(Chart comprehension data)
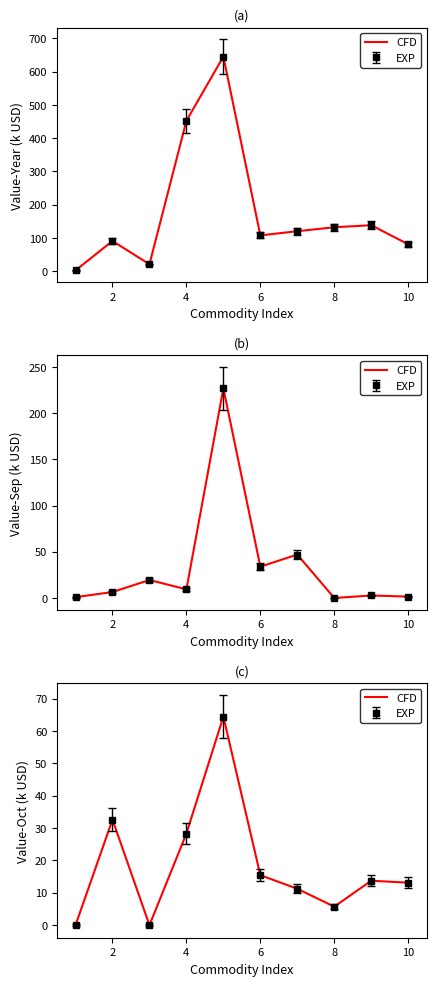

What is the value of the 7th point from the left?

11.2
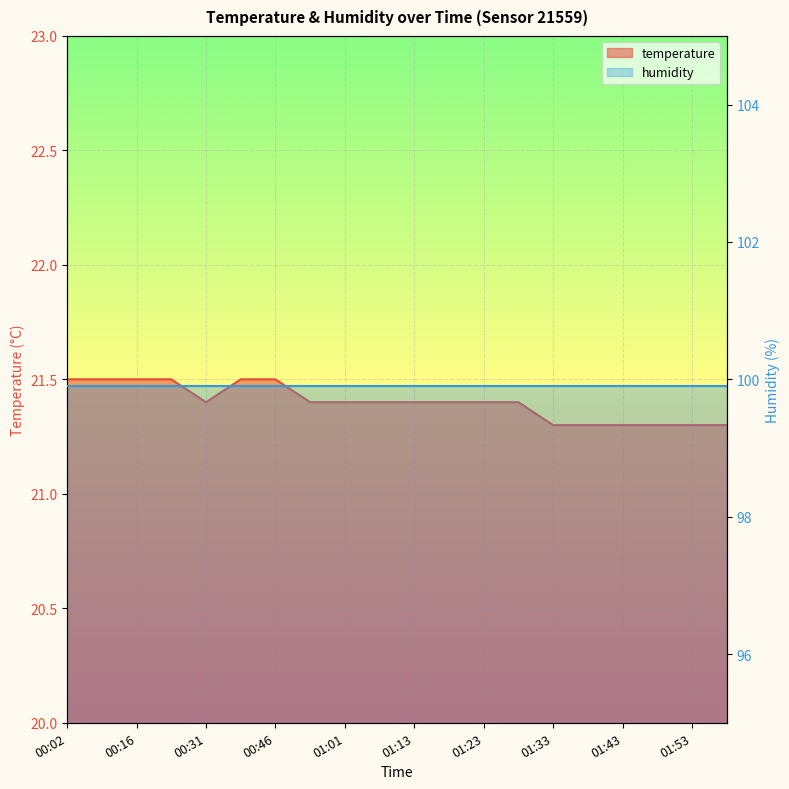

Approximately how many times larger is the value at 01:53 compared to 00:53?

1.0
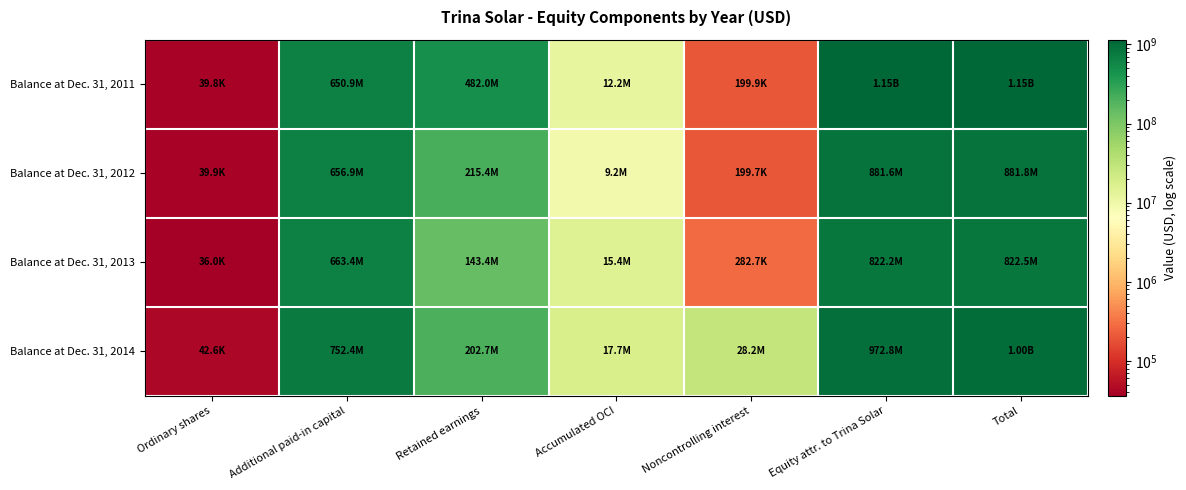

Reading left to right, extract all data points from this chart.

Balance at Dec. 31, 2011: Ordinary shares=39823	Additional paid-in capital=650944164	Retained earnings=481950538	Accumulated OCI=12190872	Noncontrolling interest=199852	Equity attr. to Trina Solar=1145125397	Total=1145325249
Balance at Dec. 31, 2012: Ordinary shares=39933	Additional paid-in capital=656943591	Retained earnings=215395146	Accumulated OCI=9206322	Noncontrolling interest=199717	Equity attr. to Trina Solar=881584992	Total=881784709
Balance at Dec. 31, 2013: Ordinary shares=36050	Additional paid-in capital=663387912	Retained earnings=143369211	Accumulated OCI=15402931	Noncontrolling interest=282665	Equity attr. to Trina Solar=822196104	Total=822478769
Balance at Dec. 31, 2014: Ordinary shares=42613	Additional paid-in capital=752384179	Retained earnings=202706896	Accumulated OCI=17710281	Noncontrolling interest=28234651	Equity attr. to Trina Solar=972843969	Total=1001078620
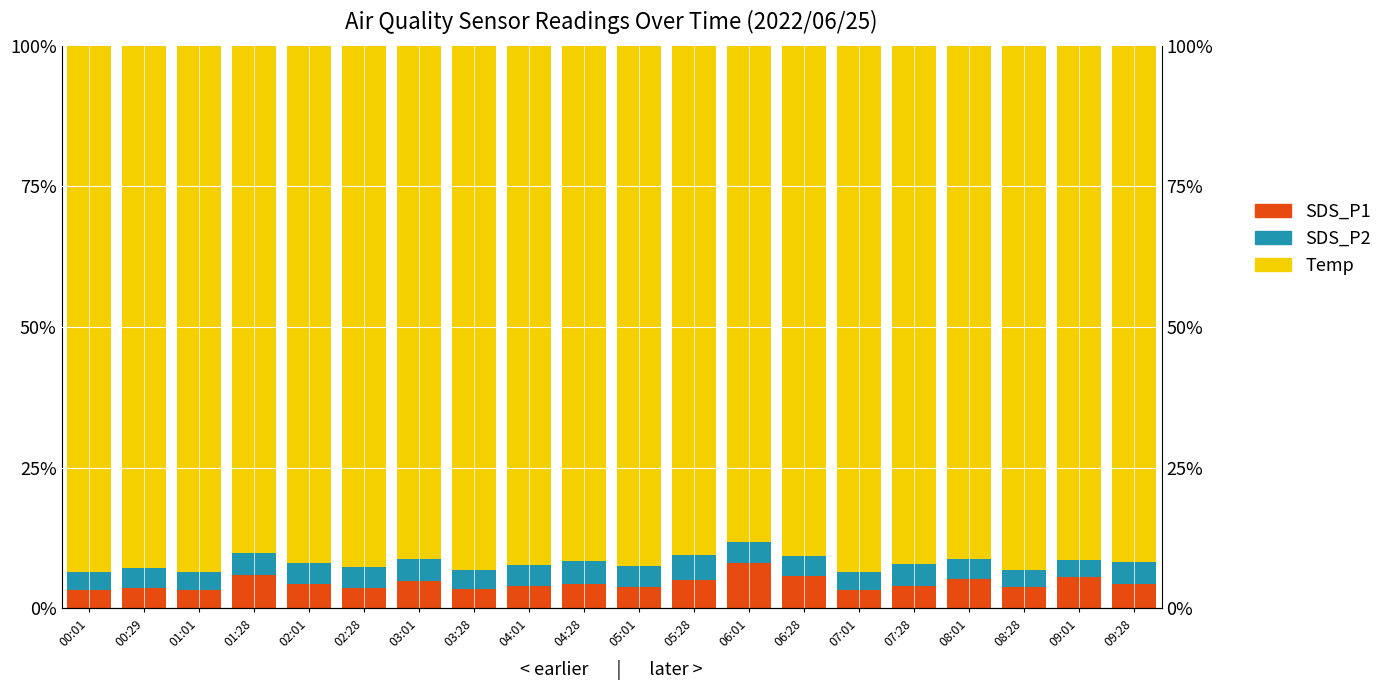

Which series has the largest total across all categories?

Temp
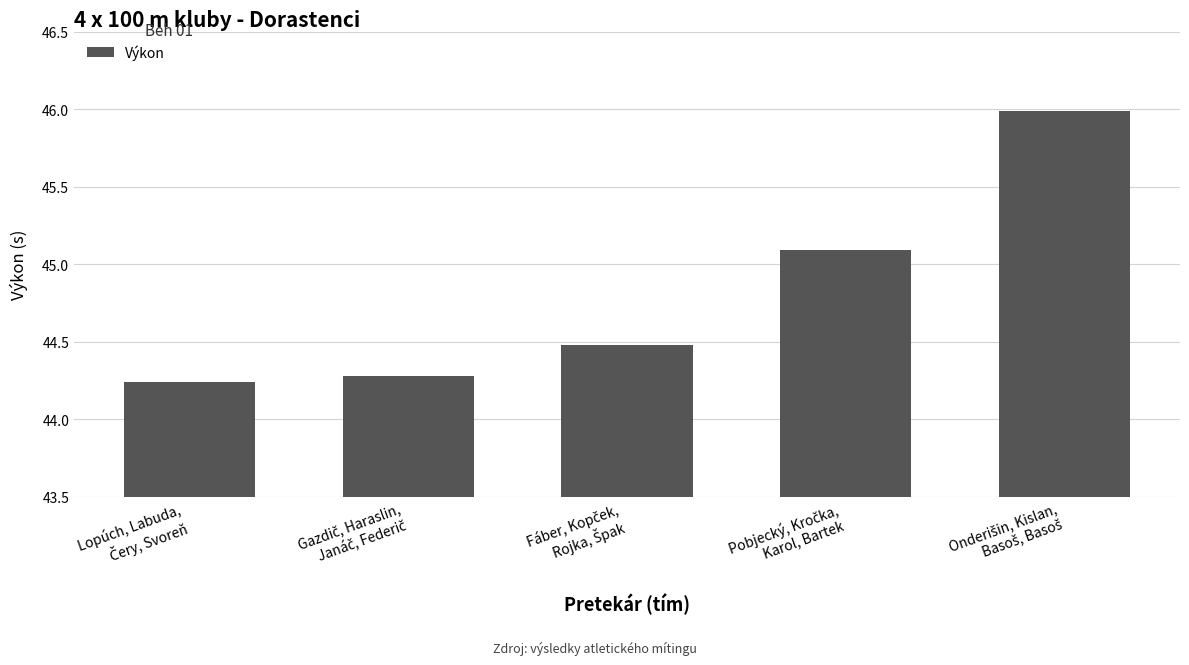

What is the value of the 2nd bar from the left?

44.3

— Your goal —
Collect every line of the data that contains the word "Balance" and copy each one out in full.

— Your response —
Balance at Dec. 31, 2011: Ordinary shares=39823	Additional paid-in capital=650944164	Retained earnings=481950538	Accumulated OCI=12190872	Noncontrolling interest=199852	Equity attr. to Trina Solar=1145125397	Total=1145325249
Balance at Dec. 31, 2012: Ordinary shares=39933	Additional paid-in capital=656943591	Retained earnings=215395146	Accumulated OCI=9206322	Noncontrolling interest=199717	Equity attr. to Trina Solar=881584992	Total=881784709
Balance at Dec. 31, 2013: Ordinary shares=36050	Additional paid-in capital=663387912	Retained earnings=143369211	Accumulated OCI=15402931	Noncontrolling interest=282665	Equity attr. to Trina Solar=822196104	Total=822478769
Balance at Dec. 31, 2014: Ordinary shares=42613	Additional paid-in capital=752384179	Retained earnings=202706896	Accumulated OCI=17710281	Noncontrolling interest=28234651	Equity attr. to Trina Solar=972843969	Total=1001078620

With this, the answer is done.